You’ll want to figure out a target cadence for your developer content. This should be based on a realistic assessment of what you can consistently hit. If you’re currently struggling to publish, start with one post per month. Ideally, you’d have new content twice a month, or even weekly. Consistency is most important, because it helps you deliver on a repeatable schedule. Work toward one to two posts per week or month, whichever you can handle, then stick to it. You can always accelerate later.
Once you’ve determined your cadence, it’s time to plan your first several posts in an editorial calendar. No need to over engineer this at first—at a basic level, it could be pinned in a Slack message. Your list of topics should be specific—give each a draft headline, assign a writer, and declare a publication date. Then make sure others in your organization can see this list, so everybody knows what’s coming.
Eventually, you can move your editorial calendar into a more structured tool. You can use a spreadsheet, a workflow tool like Trello, a task manager like Asana, or a more structured project management tool like Jira. Just make sure it’s visible to the people involved in your developer content.

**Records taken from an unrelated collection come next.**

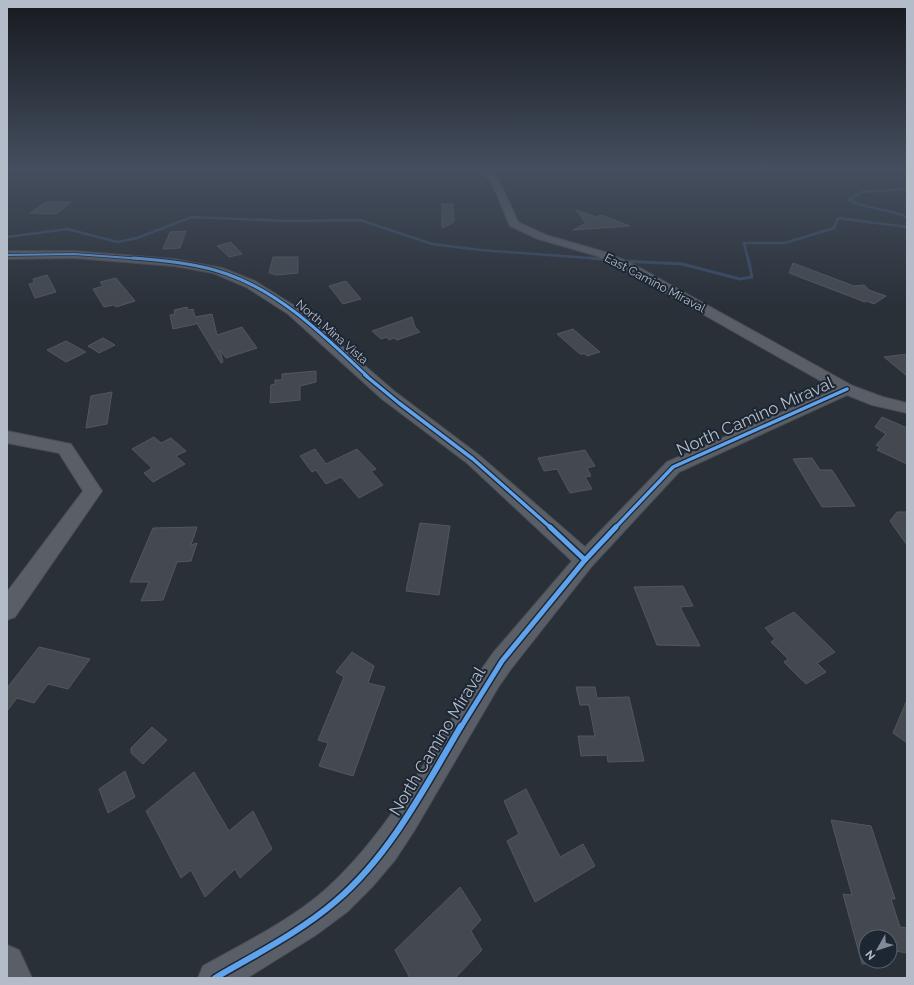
<svg xmlns="http://www.w3.org/2000/svg" width="914" height="985" font-family="Raleway,sans-serif">
  <rect width="100%" height="100%" fill="#2a3038"/>
  <g fill="none" stroke-linecap="round" stroke-linejoin="round">
    <g stroke="#384963" stroke-width="2.5">
      <path d="M907,189L861,192L849,200C867,210 888,208 907,217"/>
      <path d="M7,237L67,229L117,242L137,238L192,217L288,221L360,220L432,244L481,250L603,259"/>
      <path d="M748,259L744,243H785L834,228L838,218L907,227"/>
    </g>
    <g stroke="#384963" stroke-width="3">
      <path d="M590,258L610,260"/>
      <path d="M622,261L682,264L740,279L752,277L748,258"/>
    </g>
  </g>
  <g fill="#444950" stroke="#52575f">
    <path d="M46,202H71L56,214L30,213Z"/>
    <path d="M442,204H453L454,222L442,228Z"/>
    <path d="M576,210L597,217L601,215L630,226L573,230L586,223Z"/>
    <path d="M186,231L180,248L163,249L170,232Z"/>
    <path d="M231,242L242,254L229,257L217,246Z"/>
    <path d="M273,257H298V273L277,275L269,273Z"/>
    <path d="M793,263L854,286L864,285L869,290L886,296L874,304L867,301L865,302L789,273Z"/>
    <path d="M47,275L56,292L35,298L29,284L34,283L33,279Z"/>
    <path d="M116,278L135,301L116,307L114,305L104,307L93,289L103,286L100,282Z"/>
    <path d="M346,281L361,299L343,304L329,286Z"/>
    <path d="M187,307L188,310L193,309L195,317L212,314L217,335L242,327L257,348L226,358L220,350L223,362L221,363L196,322V324L173,329L170,315L175,314L174,310Z"/>
    <path d="M412,317L415,327L420,332L397,340L394,338L389,340L387,337L381,339L372,331Z"/>
    <path d="M573,329L600,352L587,356L585,354H580L557,334Z"/>
    <path d="M103,338L115,345L99,353L88,346Z"/>
    <path d="M66,341L86,352L66,362L47,350Z"/>
    <path d="M907,354V376L884,357Z"/>
    <path d="M316,371V382L300,386V400L270,403L271,385L275,384V380H282V374Z"/>
    <path d="M112,392L107,424L86,428L91,396Z"/>
    <path d="M882,417L907,428V464L877,450L880,447L876,445L886,434L875,427Z"/>
    <path d="M154,437L161,443L171,438L186,451L176,456L185,464L153,482L144,473L152,468L132,449Z"/>
    <path d="M315,449L326,464L357,449L376,469L371,471L383,485L359,498L341,477L326,484L316,470L312,472L300,456Z"/>
    <path d="M585,450L595,466L587,468L591,476L585,477L592,489L570,493L557,469L544,471L538,458Z"/>
    <path d="M812,458L820,470H832L855,506L822,507L793,459Z"/>
    <path d="M897,512H907V545L890,521Z"/>
    <path d="M420,523L450,526L439,595L406,591Z"/>
    <path d="M197,527L191,545L197,543L191,561L177,562L163,600L141,601L149,582H130L153,528Z"/>
    <path d="M683,586L693,606L680,607L700,646L657,645L634,587Z"/>
    <path d="M794,612L835,652L817,663L826,672L806,684L784,662L788,659L771,642L775,639L765,628Z"/>
    <path d="M39,647L90,659L68,689L48,684L34,703L17,698L7,711V688Z"/>
    <path d="M352,652L374,666L368,683L385,687L353,776L319,766L328,743L318,740L344,677L336,672Z"/>
    <path d="M576,687H595L597,698L629,697L644,761L608,762L607,755L581,756L578,736H595L589,705H580Z"/>
    <path d="M907,700V743L893,733Z"/>
    <path d="M152,727L167,740L143,764L131,753V748Z"/>
    <path d="M125,771L135,797L108,813L99,789Z"/>
    <path d="M194,772L229,831L253,811L272,849L240,878L235,869L205,897L191,870L181,878L146,811Z"/>
    <path d="M526,789L560,857L583,844L595,866L535,902L507,841L519,834L504,801Z"/>
    <path d="M831,820L871,826L895,899H891L900,927L907,928V953L890,950V937H866V964H862L843,894L852,895Z"/>
    <path d="M460,887L481,920L471,931L482,950L455,978H410L395,950Z"/>
  </g>
  <g fill="none" stroke-linecap="round" stroke-linejoin="round">
    <g stroke="#484c53" stroke-width="2">
      <g id="minor">
        <path d="M476,169H487L498,178L518,222L546,235L605,252L633,264L853,386L883,397L907,403V413L872,405L847,395L679,472L592,566L511,669L499,686L414,831L395,860L372,887L347,912L316,935L247,978H198L203,966C242,944 293,919 326,889C392,829 435,745 481,670L493,653L572,561L467,463L382,399L288,314L246,287L213,273L174,266L74,258L7,259V251H74L174,259L222,268L255,281L298,308L394,391L479,455L585,547L667,462L835,389L625,270L597,256L538,239L510,226L491,181Z"/>
        <path d="M7,431L71,444L102,491L15,617L7,620V592L83,491L59,453L7,443Z"/>
        <path d="M7,945L19,950L32,978H7Z"/>
      </g>
    </g>
    <use href="#minor" fill="#5a5e66" fill-rule="evenodd"/>
    <g stroke="#1d2633" stroke-width="3.5">
      <path id="cycleway-far4" d="M7,255L74,254L144,259"/>
    </g>
    <g stroke="#1d2633" stroke-width="5">
      <path id="cycleway-far3" d="M133,258C165,261 197,263 227,274C282,293 325,337 367,376"/>
    </g>
    <g stroke="#1d2633" stroke-width="6">
      <g id="cycleway-far2">
        <path d="M365,375L399,403L473,459L551,528"/>
        <path d="M615,528L673,467L847,389"/>
      </g>
    </g>
    <g stroke="#1d2633" stroke-width="8">
      <g id="cycleway-far1">
        <path d="M550,527L585,560"/>
        <path d="M461,727L502,661L585,560L616,527"/>
      </g>
    </g>
    <g stroke="#1d2633" stroke-width="9">
      <path id="cycleway" d="M215,978C256,954 300,932 336,901C391,854 425,787 461,726"/>
    </g>
    <use href="#cycleway-far4" stroke="#60a3ed" stroke-width="2"/>
    <use href="#cycleway-far3" stroke="#60a3ed" stroke-width="3"/>
    <use href="#cycleway-far2" stroke="#60a3ed" stroke-width="3.5"/>
    <use href="#cycleway-far1" stroke="#60a3ed" stroke-width="5"/>
    <use href="#cycleway" stroke="#60a3ed" stroke-width="6"/>
  </g>
  <linearGradient id="sky" x2="0" y2="1"><stop stop-color="#171a1f"/><stop offset="0.55" stop-color="#444e5e"/><stop offset="1" stop-color="#444e5e" stop-opacity="0"/></linearGradient>
  <rect width="914" height="307" fill="url(#sky)"/>
  <g text-anchor="middle" dominant-baseline="central" stroke-width="4" stroke-linejoin="round" paint-order="stroke">
    <g font-size="12" fill="#b4bcc9" stroke="#1d2633">
      <text transform="translate(655 283) rotate(28)">East Camino Miraval</text>
      <text transform="translate(332 332) rotate(41)">North Mina Vista</text>
    </g>
    <g font-size="17" fill="#b4bcc9" stroke="#1d2633">
      <text transform="translate(755 416) rotate(-24)">North Camino Miraval</text>
      <text transform="translate(437 741) rotate(-59)">North Camino Miraval</text>
    </g>
  </g>
  <rect width="914" height="985" fill="none" stroke="#b4bcc9" stroke-width="16"/>
  <g transform="translate(878 949) rotate(231)"><circle r="19" fill="#1d2633" stroke="#59626f"/>
  <path d="M0-3L7 15L0 10L-7 15Z" fill="#848b96"/>
  <text y="-6" font-size="11" font-weight="bold" text-anchor="middle" fill="#b4bcc9">N</text>
  </g>
</svg>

Early on, you may be working from a backlog of post ideas. As you list them out, make sure you intersperse similar posts with different types. It can be helpful to decide on categories of posts—use the specificity to spur ideas. You can also look to developer conversations, support tickets, and public forums like Twitter for potential posts. Finally, taking your core concepts and performing keyword research will both generate ideas and ensure that your posts are search engine friendly.
After you’ve managed a few posts, it’s a good idea to look for external help. Reach out to members of your community, look for freelancers, or engage an agency with both technical and writing chops. Fresh content from a different perspective makes for a better publication, and it also saves your team from getting burnt out.
Underlying all the editorial strategy recommendations is someone’s effort. You’ll need someone in your company to guide the process. The very best person to own the editorial plan is you. If you’re reading this post, you’re likely the best choice (and if someone else sent it to you, that’s a pretty funny joke).
Ownership of editorial will depend on your company’s stage, but you should be thinking about it as early as possible. That means the first owner is almost certainly one of the founders. An early marketing or community hire is good next choice. And eventually, you’ll have a developer relations team to either own or significantly contribute to your editorial strategy.
Keep in mind that the owner may not contribute all the content, but they’ll need to shepherd the calendar. When things get busy and others forget the blog, you are the one who keeps beating the content drum. You help maintain the quality, either with your own eye for detail or through the services of someone else. You help promote the content, measure the impact, and keep your ears open for new content ideas.
The prospect of taking on editorial strategy (likely in addition to many other hats) can be overwhelming. As with anything, taking imperfect action is the key, and then make sure you aren’t doing too much at once. A single, thoughtful post each month is sufficient to show movement and build your war chest of content. Be consistent, measure your progress, and work from a team-visible plan.
There are a lot of competing priorities in any company. For technical SaaS, content will help you engage with developers. If you make regular efforts, the work is bound to become a real business driver.